Aims of the project:
The main objective of this research is to map favorable exploration target areas/mineral targeting maps using the mineral potential tool (MPM) with the application of machine learning (ML) algorithms and deep learning for three main target areas/IOCG style deposits: Hannukainen, Kuervitikko, and Cu-Rautuvaara in the Kolari region, Central Lapland Greenston Belt, north of Finland. To achieve the objective, the study has been divided in a geological and a mathematical framework. The geological framework focusses on ore-forming process and critical geological processes based on mineral system analysis.
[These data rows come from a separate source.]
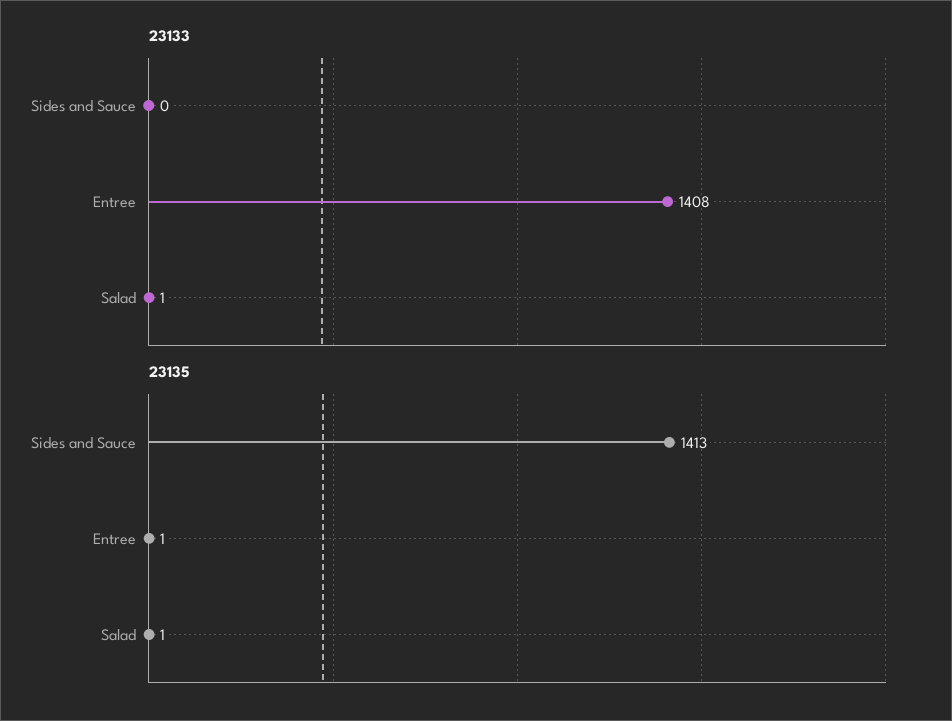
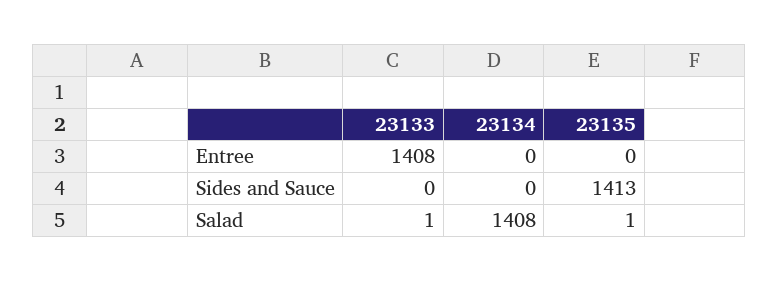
  {
    "23133": {
      "Sides and Sauce": 0,
      "Entree": 1408,
      "Salad": 1
    },
    "23135": {
      "Sides and Sauce": 1413,
-     "Entree": 1,
+     "Entree": 0,
      "Salad": 1
-   }
+   },
+   "23134": {
+     "Entree": 0,
+     "Sides and Sauce": 0,
+     "Salad": 1408
+   }
  }

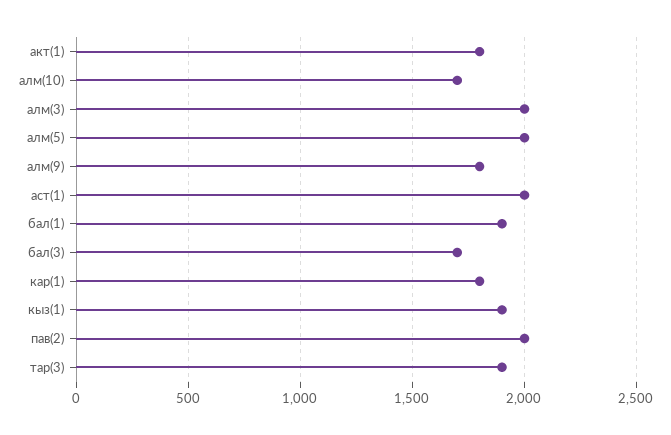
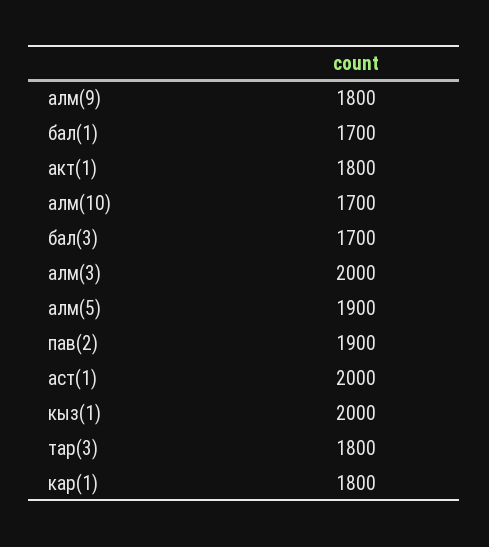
  {
    "акт(1)": 1800,
    "алм(10)": 1700,
    "алм(3)": 2000,
-   "алм(5)": 2000,
+   "алм(5)": 1900,
    "алм(9)": 1800,
    "аст(1)": 2000,
-   "бал(1)": 1900,
+   "бал(1)": 1700,
    "бал(3)": 1700,
    "кар(1)": 1800,
-   "кыз(1)": 1900,
+   "кыз(1)": 2000,
-   "пав(2)": 2000,
+   "пав(2)": 1900,
-   "тар(3)": 1900
+   "тар(3)": 1800
  }

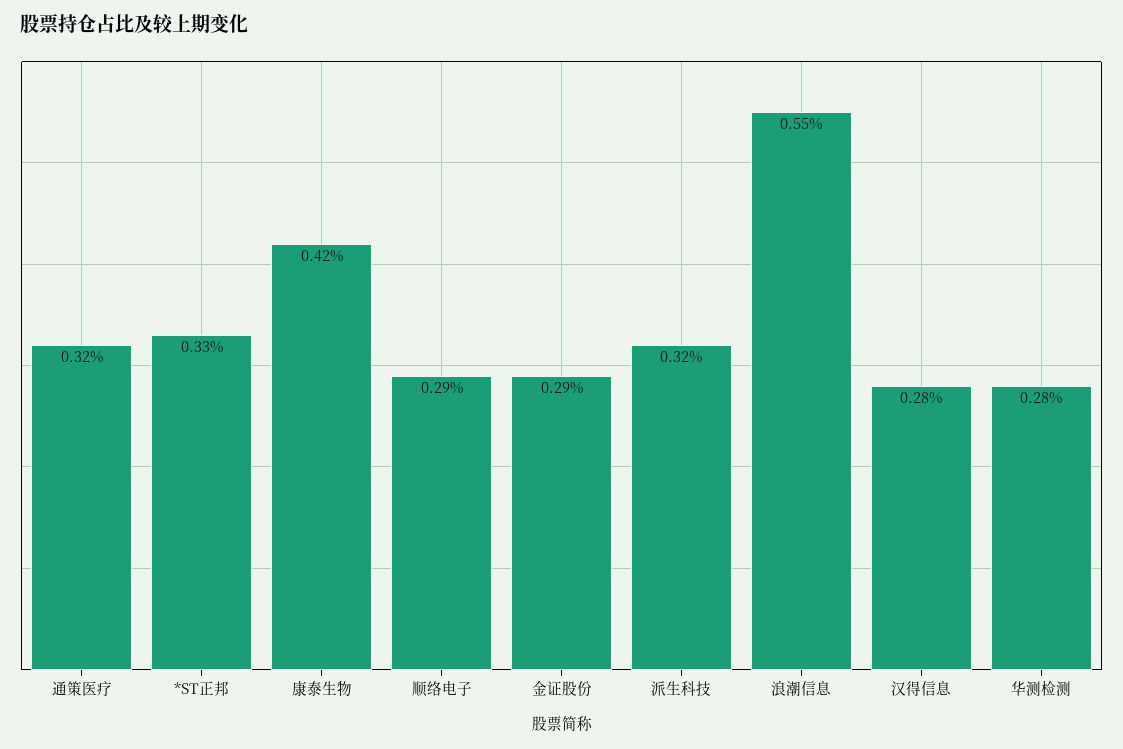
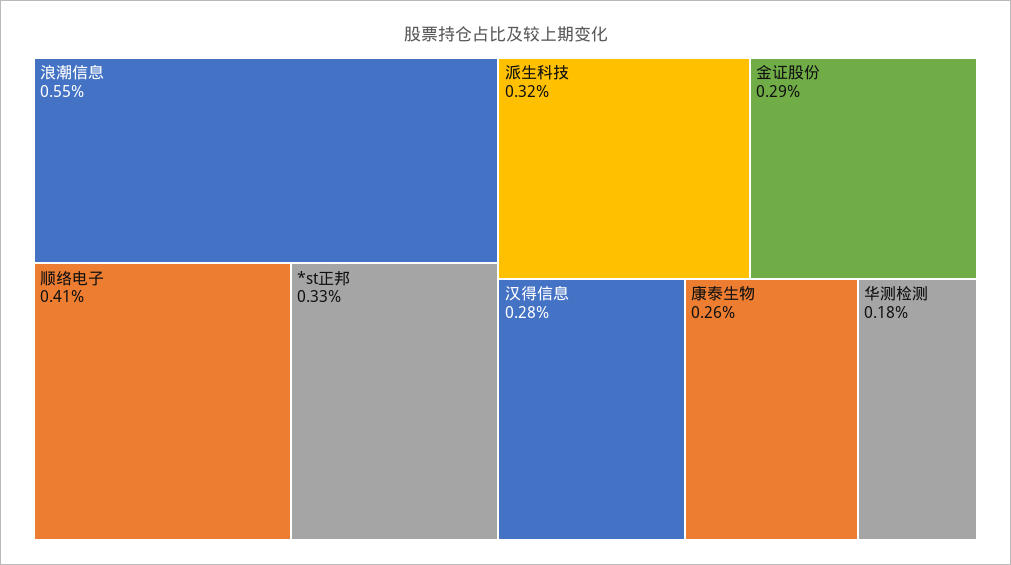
  {
-   "通策医疗": 0.32,
    "*ST正邦": 0.33,
-   "康泰生物": 0.42,
+   "康泰生物": 0.26,
-   "顺络电子": 0.29,
+   "顺络电子": 0.41,
    "金证股份": 0.29,
    "派生科技": 0.32,
    "浪潮信息": 0.55,
    "汉得信息": 0.28,
-   "华测检测": 0.28
+   "华测检测": 0.18
  }

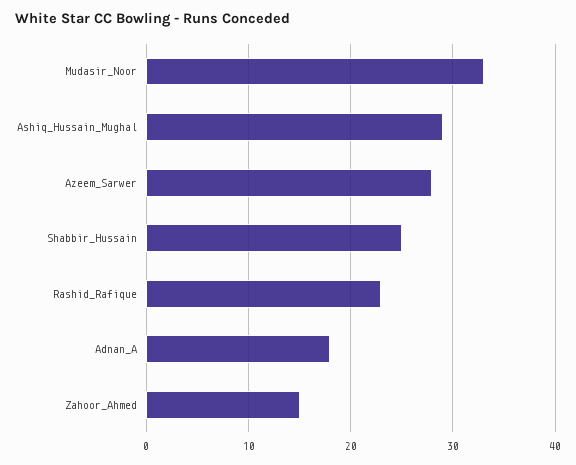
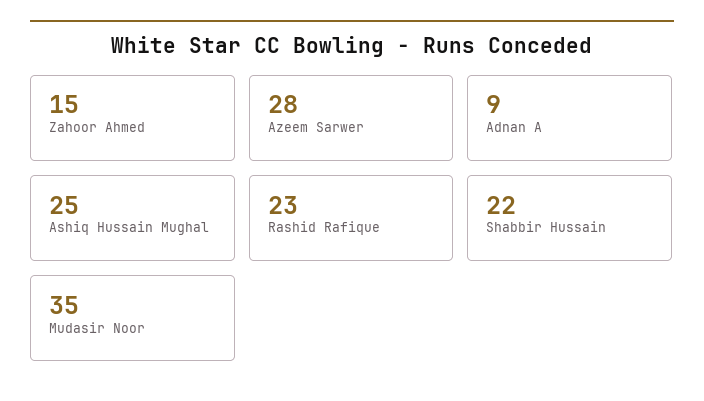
  {
-   "Mudasir_Noor": 33,
+   "Mudasir_Noor": 35,
-   "Ashiq_Hussain_Mughal": 29,
+   "Ashiq_Hussain_Mughal": 25,
    "Azeem_Sarwer": 28,
-   "Shabbir_Hussain": 25,
+   "Shabbir_Hussain": 22,
    "Rashid_Rafique": 23,
-   "Adnan_A": 18,
+   "Adnan_A": 9,
    "Zahoor_Ahmed": 15
  }

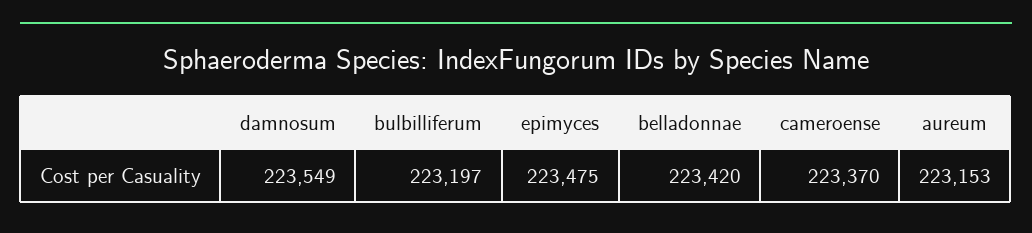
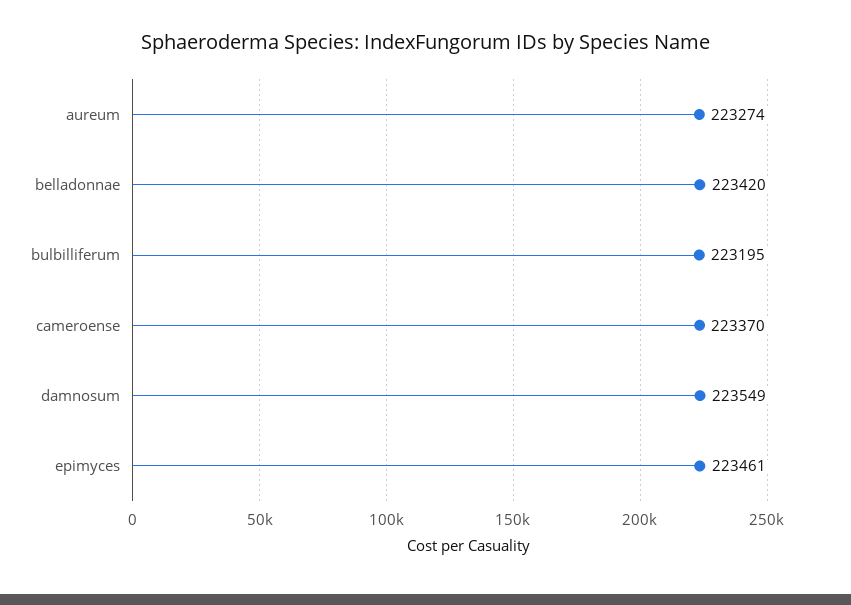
  {
    "damnosum": 223549,
-   "bulbilliferum": 223197,
+   "bulbilliferum": 223195,
-   "epimyces": 223475,
+   "epimyces": 223461,
    "belladonnae": 223420,
    "cameroense": 223370,
-   "aureum": 223153
+   "aureum": 223274
  }

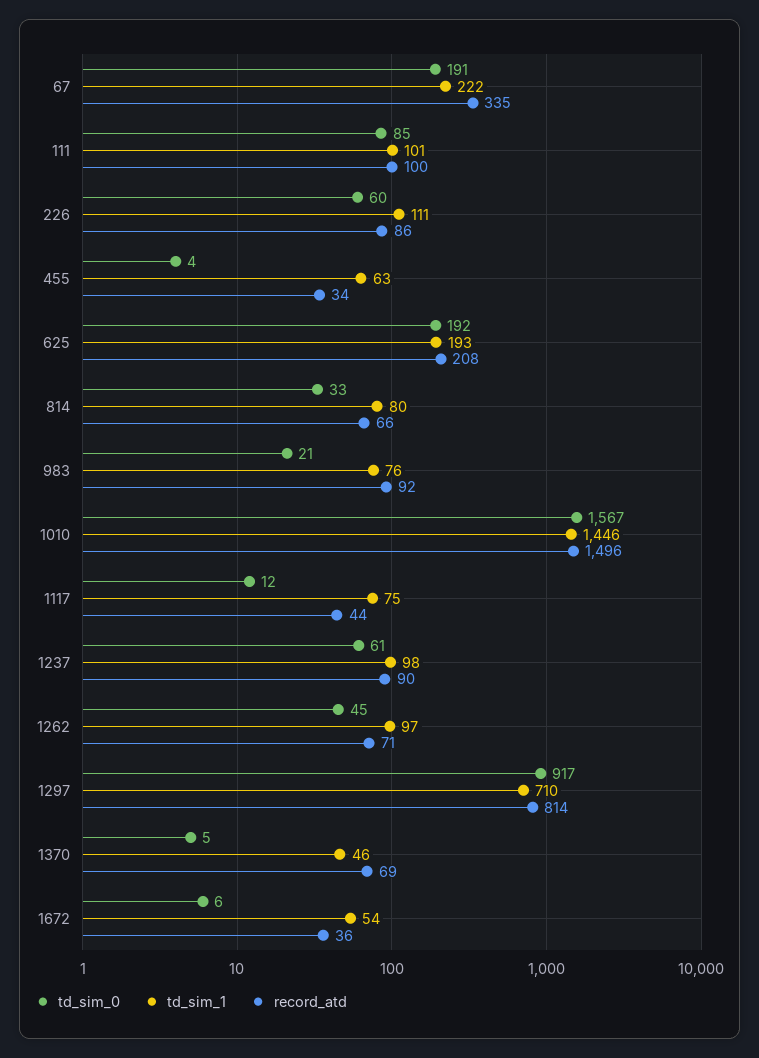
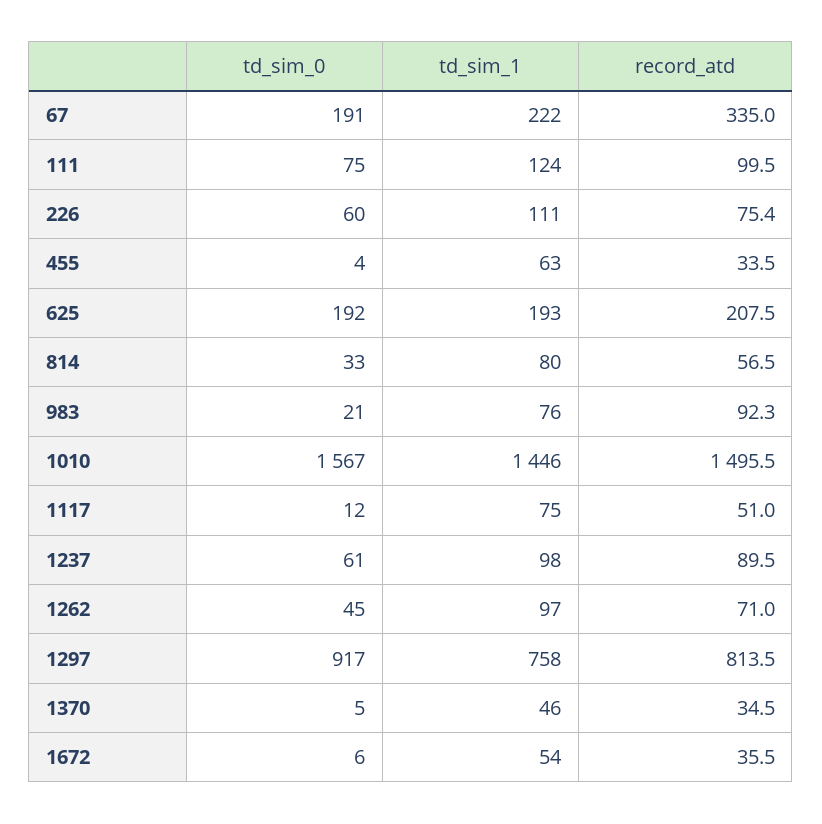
  {
    "td_sim_0": {
      "67": 191,
-     "111": 85,
+     "111": 75,
      "226": 60,
      "455": 4,
      "625": 192,
      "814": 33,
      "983": 21,
      "1010": 1567,
      "1117": 12,
      "1237": 61,
      "1262": 45,
      "1297": 917,
      "1370": 5,
      "1672": 6
    },
    "td_sim_1": {
      "67": 222,
-     "111": 101,
+     "111": 124,
      "226": 111,
      "455": 63,
      "625": 193,
      "814": 80,
      "983": 76,
      "1010": 1446,
      "1117": 75,
      "1237": 98,
      "1262": 97,
-     "1297": 710,
+     "1297": 758,
      "1370": 46,
      "1672": 54
    },
    "record_atd": {
      "67": 335,
      "111": 99.5,
-     "226": 86,
+     "226": 75.4,
      "455": 33.5,
      "625": 207.5,
-     "814": 66,
+     "814": 56.5,
      "983": 92.3,
      "1010": 1495.5,
-     "1117": 44,
+     "1117": 51,
      "1237": 89.5,
      "1262": 71,
      "1297": 813.5,
-     "1370": 69,
+     "1370": 34.5,
      "1672": 35.5
    }
  }

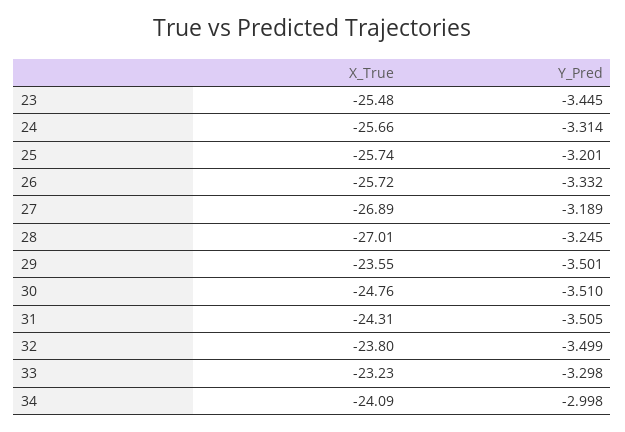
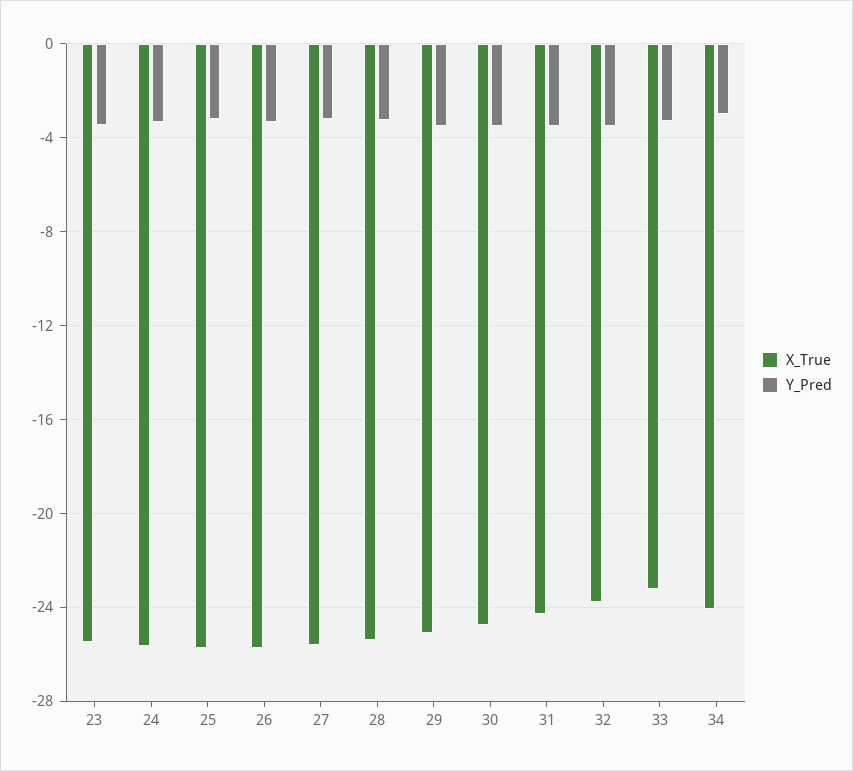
  {
    "X_True": {
      "23": -25.48,
      "24": -25.66,
      "25": -25.74,
      "26": -25.72,
-     "27": -26.89,
+     "27": -25.5,
-     "28": -27.01,
+     "28": -25.5,
-     "29": -23.55,
+     "29": -25,
      "30": -24.76,
      "31": -24.31,
      "32": -23.8,
      "33": -23.23,
      "34": -24.09
    },
    "Y_Pred": {
      "23": -3.445,
      "24": -3.314,
      "25": -3.201,
      "26": -3.332,
      "27": -3.189,
      "28": -3.245,
      "29": -3.501,
      "30": -3.51,
      "31": -3.505,
      "32": -3.499,
      "33": -3.298,
      "34": -2.998
    }
  }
At the first stage, I will concentrate on defining a set of targeting criteria/mappable criteria (proxies) according to their spatial or genetic associations with the targeted mineral deposits. e.g., element (Fe-Au-Cu ± As, Bi, Co, K, Li, LREE, Mo, Se, Te, U), mineral (magnetite-chalcopyrite-pyrite-gold) association, and host rock type (e.g., skarn, monzonite) in Fennoscandian IOCG deposits. Key is to take into account geochronological, and geochemical data as indicators for the ore-formation processes to evaluate the main geological criteria as initial input. Moreover, artificial intelligence (AI) and machine learning (ML) methods have been recently used to enhance statistical methods applied in the Earth sciences. ML methods can potentially generate models of complex and nonlinear systems such as multistage geological events. Therefore, we will apply diverse knowledge- and data-based approaches and compared the results based on geomodels, representing how reliable the outcomes are as the second stage of the project. The reliable output would be able to demonstrate promising areas where they have obvious similarities with well-known IOCG-style deposits in the mentioned region.